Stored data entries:
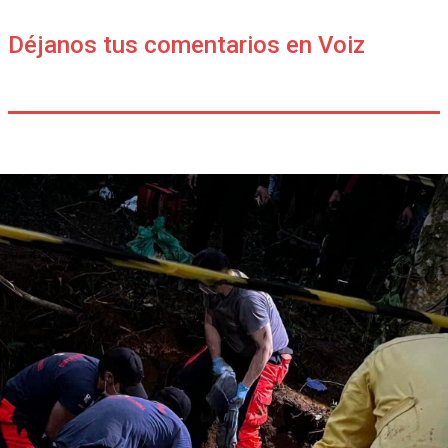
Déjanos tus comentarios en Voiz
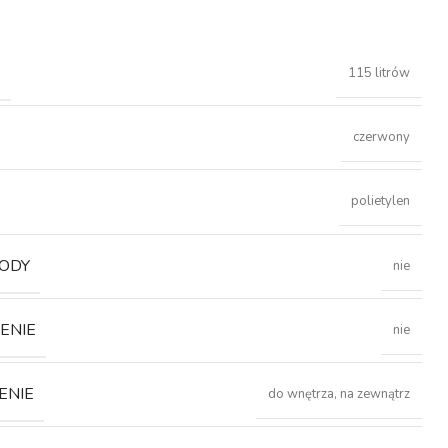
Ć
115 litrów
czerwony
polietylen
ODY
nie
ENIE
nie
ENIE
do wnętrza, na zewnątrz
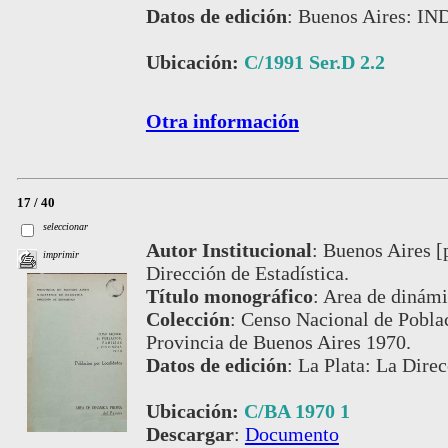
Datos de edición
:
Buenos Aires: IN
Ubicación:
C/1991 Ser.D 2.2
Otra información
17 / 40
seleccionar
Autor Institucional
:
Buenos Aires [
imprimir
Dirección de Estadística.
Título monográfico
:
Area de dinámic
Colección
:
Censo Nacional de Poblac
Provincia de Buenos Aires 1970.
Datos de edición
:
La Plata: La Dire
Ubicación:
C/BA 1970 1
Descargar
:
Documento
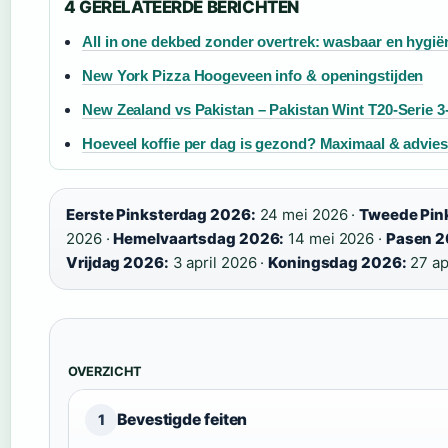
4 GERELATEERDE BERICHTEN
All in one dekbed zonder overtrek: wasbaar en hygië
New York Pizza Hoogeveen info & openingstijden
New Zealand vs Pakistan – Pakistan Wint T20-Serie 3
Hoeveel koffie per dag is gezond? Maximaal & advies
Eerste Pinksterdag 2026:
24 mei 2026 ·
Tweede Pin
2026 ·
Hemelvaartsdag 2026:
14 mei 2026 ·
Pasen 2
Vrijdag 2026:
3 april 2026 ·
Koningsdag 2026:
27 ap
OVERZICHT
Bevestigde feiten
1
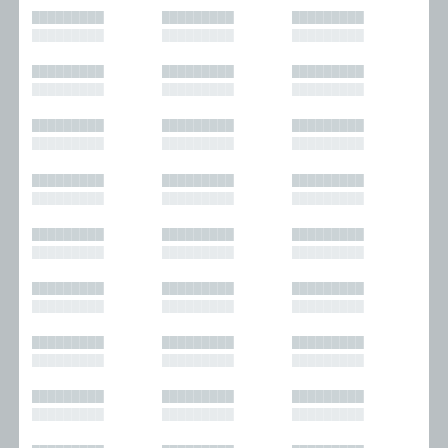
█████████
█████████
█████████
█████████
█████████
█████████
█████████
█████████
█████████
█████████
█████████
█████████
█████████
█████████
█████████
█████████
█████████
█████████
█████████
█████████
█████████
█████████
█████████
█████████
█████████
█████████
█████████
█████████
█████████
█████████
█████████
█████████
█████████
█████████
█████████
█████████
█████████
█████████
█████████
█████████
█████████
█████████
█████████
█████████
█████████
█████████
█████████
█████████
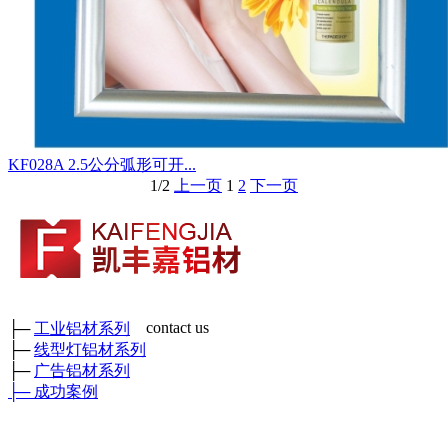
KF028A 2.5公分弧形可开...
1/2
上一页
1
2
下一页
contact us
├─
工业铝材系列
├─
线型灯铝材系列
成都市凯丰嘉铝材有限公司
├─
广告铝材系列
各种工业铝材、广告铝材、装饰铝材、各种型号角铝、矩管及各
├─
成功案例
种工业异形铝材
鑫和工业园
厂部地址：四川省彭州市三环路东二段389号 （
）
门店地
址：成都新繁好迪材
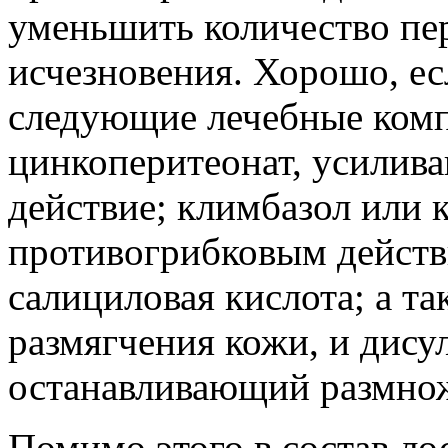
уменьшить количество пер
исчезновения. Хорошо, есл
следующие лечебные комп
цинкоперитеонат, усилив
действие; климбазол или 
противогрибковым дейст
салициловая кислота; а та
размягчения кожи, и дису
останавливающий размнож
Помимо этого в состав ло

- _EXERCISE_
The lines you need are those with the word "Buenos"; list them from the entries.

- _FINISHED EXERCISE_
Buenos Aires: IN
Buenos Aires [
Provincia de Buenos Aires 1970.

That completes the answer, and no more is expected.